During her bath, she made me repeat over and over how she was drowning the icky germs, and throughout the day she kept asking me, “Mommy, what are my germs saying now?” At one point, right as I was relaying what her germs were saying to her body, she said, “Mom, gotta go, I need to brush my teeth!” (She’d already brushed them half an hour earlier, and she loved the idea of brushing all the germs off.)
After breakfast, the girls peeled and broke up bananas for banana swirl.
Then I did my treadmill routine while the kids played and crafted in the very messy basement. (I cleaned it during quiet time today.)
Then we had lunch, books, and quiet time. The picture taking resumed when Abe got home from work.
Then I had my Primary meeting, after which I came home and took a walk with Abe and the girls. We visited some of Abe’s home teachees who live up a couple blocks. On our way home, we met the nicest older couple, Bob and Becky. After chatting with them for the better part of twenty minutes, they offered us the bounty of their garden–a huge bagful of tomatoes! The girls were ecstatic. We came home, stripped off their shirts and had a tomato-gorging party.
After that, we had an anti-racist FHE. With all that’s been going on in Ferguson, I realized I need to actively start teaching anti-racism at home. Since Salt Lake is so homogeneous, especially where we live, the issue of race barely comes up. The only times Lydia has ever visited with any African Americans were 1) when my high school friend came and stayed with us two years ago 2) when my grad school friend came and stayed with us six months before that and 3) when one of my culinary school friends came over for dinner (she’s since moved). That’s it.
So we had our anti-racist FHE to at least start a conversation with her. We started simple:
1) God made us in all different colors, and he loves all of his children exactly the same. No one is better than anyone else because of skin color.
2) There are people in the world who think that people with different skin colors are bad. God doesn’t like that kind of thinking.
3) Abe read us this quote:
“I remind you that no man who makes disparaging remarks concerning those of another race can consider himself a true disciple of Christ. Nor can he consider himself to be in harmony with the teachings of the Church of Christ. ”
On Saturday I had Majudara for the first time (because of our O’Falafal Groupon). Imagine my excitement when this month’s issue of Cook’s Illustrated contained the recipe! It was too good to be true. I had to make the dish.

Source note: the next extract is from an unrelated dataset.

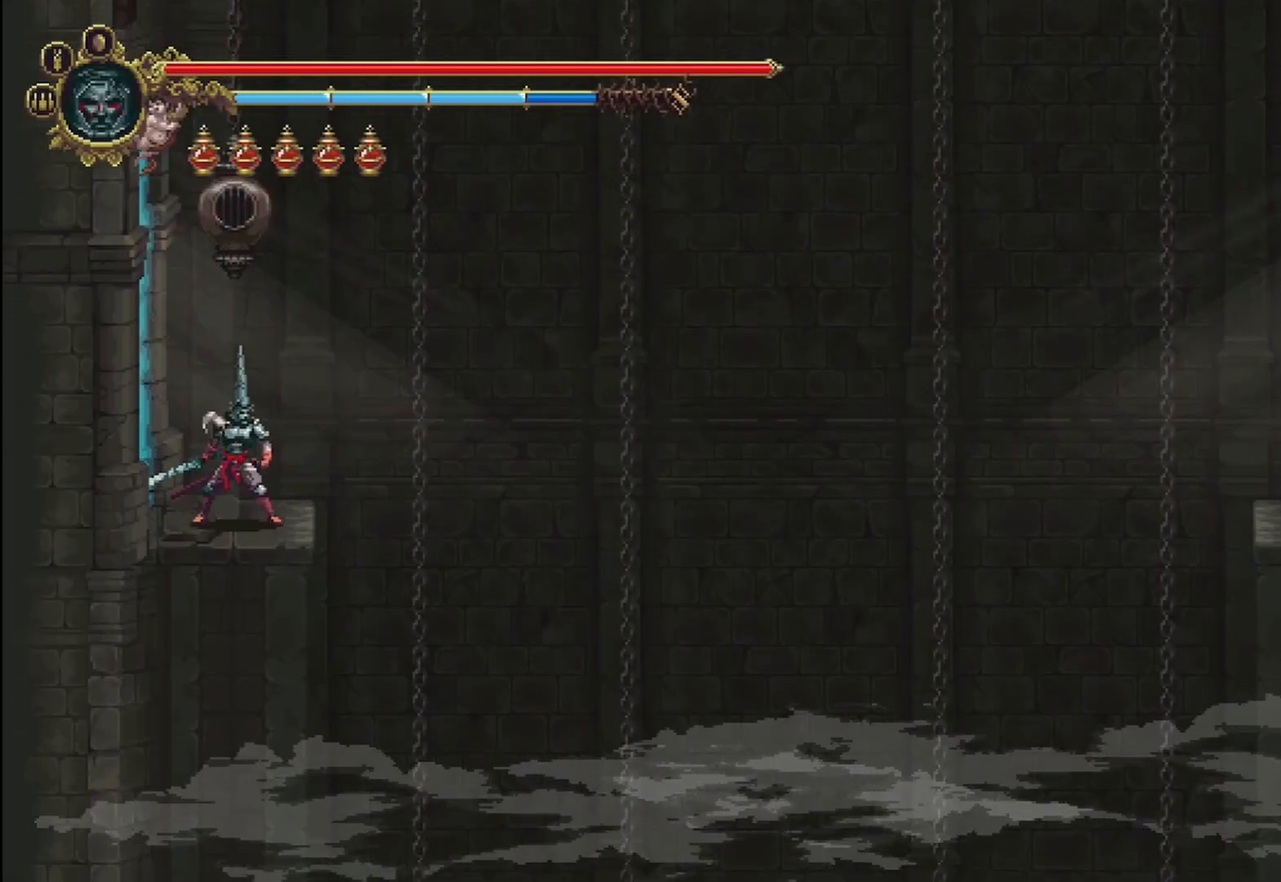
{"buttons": [], "left_stick": "center", "right_stick": "center", "events": []}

So tonight I made it, and we had the Anderson’s over for dinner because I was so excited to share the joy of this dish. And I had leftover sugared saffron sauce from class and wanted to make panna cotta again. I love it when food turns out well, and tonight I can say, with the exception of the panna cotta (too gelatinous; I should have dialed down the gelatin), everything turned out great! And we love the Andersons, so visiting with them is always fun.
Afterward, Abe and Mike went to help with a move in the ward, and Paige and I took the kids around Temple Square. After Paige left, Abe joined us and we walked around until almost 10pm. The girls had so much fun in the fountains. They kept throwing in pennies to make wishes, and Mary would come up to me and say, “More wishes! More wishes!” It was so cute. She was also enamored with the temple and said “bye-bye” to it about a million times.
When we got home, both girls had a snack before going to bed. I think they were too busy playing during dinner to actually eat, so they were both very hungry.